Papandreou begins by acknowledging Merkel’s characteristically cautious tone in recounting the events, yet credits her with recognizing certain truths that had been long obscured. The first, he says, is Merkel’s admission that Europe was caught unprepared and failed to understand the true nature of the Greek crisis. According to Papandreou, this was never merely a fiscal meltdown caused by overspending or borrowing. At its core, it was a governance crisis: weak institutions, a lack of transparency—epitomized by manipulated statistics—and a democratic deficit allowed public money to be funneled through clientelist networks instead of being used for sustainable development and social cohesion. He argues that this institutional decay wasn’t unique to the past. Today’s government, led by the conservative New Democracy party, follows similar practices, he says, undermining the country’s credibility and repeating old mistakes by misusing EU recovery funds, agricultural subsidies, and public contracts.
Merkel, he notes, has since acknowledged that she underestimated the severity of the crisis in its early stages. This miscalculation, coupled with the dominant European view that focused solely on budget discipline, sidelined more meaningful structural reforms. The Greek government under Papandreou, he says, tried to push for such reforms—ones aimed at transparency, democratic accountability, and long-term resilience—but instead was treated as a cautionary example. European leaders, particularly in Berlin, approached the Greek case as one requiring punishment, not partnership. Yet, in 2010,
Greece reduced its deficit by five percent—a record among OECD countries. Still, the markets remained wary, which he attributes to the deeper, systemic flaws in the eurozone’s very architecture. Only when the crisis spread to countries like Ireland, Portugal, Cyprus, and even threatened Spain and Italy, did European leaders begin to grasp their collective responsibility. What ultimately reassured the markets was not austerity, but European Central Bank President Mario Draghi’s decisive commitment to support member states’ bonds—what Papandreou identifies as Merkel’s second truth.
The second major lesson Papandreou draws is that Greece was unfairly scapegoated, while the roots of the crisis ran deeper and across Europe. At the time, his government sought time and political backing to implement reforms—not more loans. What they needed, he says, was space to correct years of mismanagement and to deliver on a homegrown reform agenda. That plea was not, as Merkel reportedly characterized it, “nothing.” For Greece, for the euro, and for the European project itself, it was everything. Her dismissal of those appeals, in his view, was only “half a truth.”
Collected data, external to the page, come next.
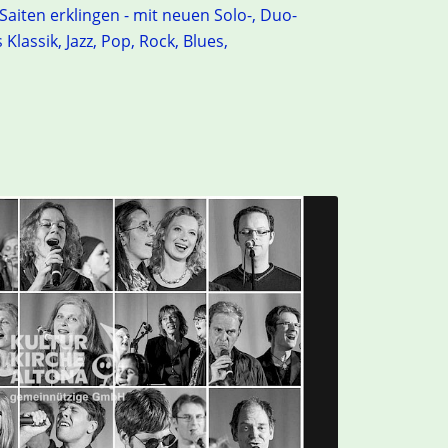
Saiten erklingen - mit neuen Solo-, Duo-
lassik, Jazz, Pop, Rock, Blues,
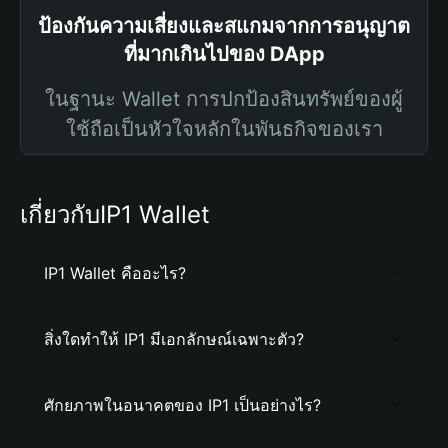
ป้องกันความเสี่ยงและสแกมจากการอนุญาต
ที่มากเกินไปของ DApp
ในฐานะ Wallet การปกป้องสินทรัพย์ของผู้
ใช้ถือเป็นหัวใจหลักในพันธกิจของเรา
เกี่ยวกับIP1 Wallet
IP1 Wallet คืออะไร?
สิ่งใดทำให้ IP1 มีเอกลักษณ์เฉพาะตัว?
ศักยภาพในอนาคตของ IP1 เป็นอย่างไร?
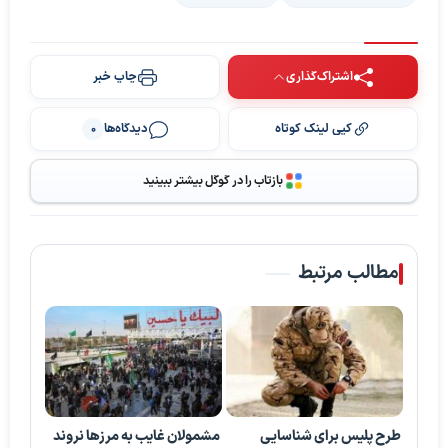
اشتراک‌گذاری
چاپ خبر
کپی لینک کوتاه
دیدگاه‌ها
0
پخش ویدیو
بازتاب را در گوگل بیشتر ببینید
مطالب مرتبط
طرح پلیس برای شناسایی
مشمولان غایب به مرزها نروند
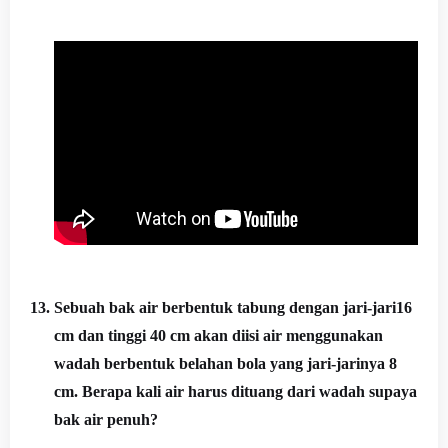
13.
Sebuah bak air berbentuk tabung dengan jari-jari16
cm dan tinggi 40 cm akan diisi air menggunakan
wadah berbentuk belahan bola yang jari-jarinya 8
cm. Berapa kali air harus dituang dari wadah supaya
bak air penuh?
Merkel has also acknowledged that the decision to involve the International Monetary Fund was hers. At the time, Europe lacked the expertise to deal with a crisis of such systemic depth, and she considered the IMF to be a tough, independent outside actor. This, according to Papandreou, is the third truth. But it also revealed internal doubts within the EU about the credibility of its own institutions. He points out that Merkel and then-Finance Minister Wolfgang Schäuble favored a debt haircut, but were blocked by European Central Bank head Jean-Claude Trichet and French President Nicolas Sarkozy.
These divisions, he argues, exposed how unprepared Europe was to act cohesively in a moment of existential threat.
Papandreou’s broader warning is that Europe still hasn’t absorbed the most crucial lesson from that period: unity is its greatest strength. When divided, the EU becomes vulnerable—not only to market shocks but also to internal political fragmentation. As Merkel herself conceded, Greece may have been the weakest link, but the entire European system was flawed. The dangers of fragmentation remain, he warns, especially now that the continent faces a new wave of existential threats—from climate change and global pandemics to geopolitical instability and the rise of digital oligarchies.
None of these challenges can be addressed by member states acting alone. Papandreou calls for a bold and coordinated European response, not only in defense and border security but also in education, innovation, sustainability, and democratic renewal. He emphasizes the need to fully mobilize EU financial tools, including eurobonds, to invest in the continent’s shared future. What was once considered radical—like his 2010 call for eurobonds—is now widely accepted as necessary.
In the end, Papandreou insists that Europe’s real power lies not in austerity or punishment, but in solidarity. That, he says, is the ultimate truth still waiting to be fulfilled—a truth born in crisis, and one that could define the future of the European project.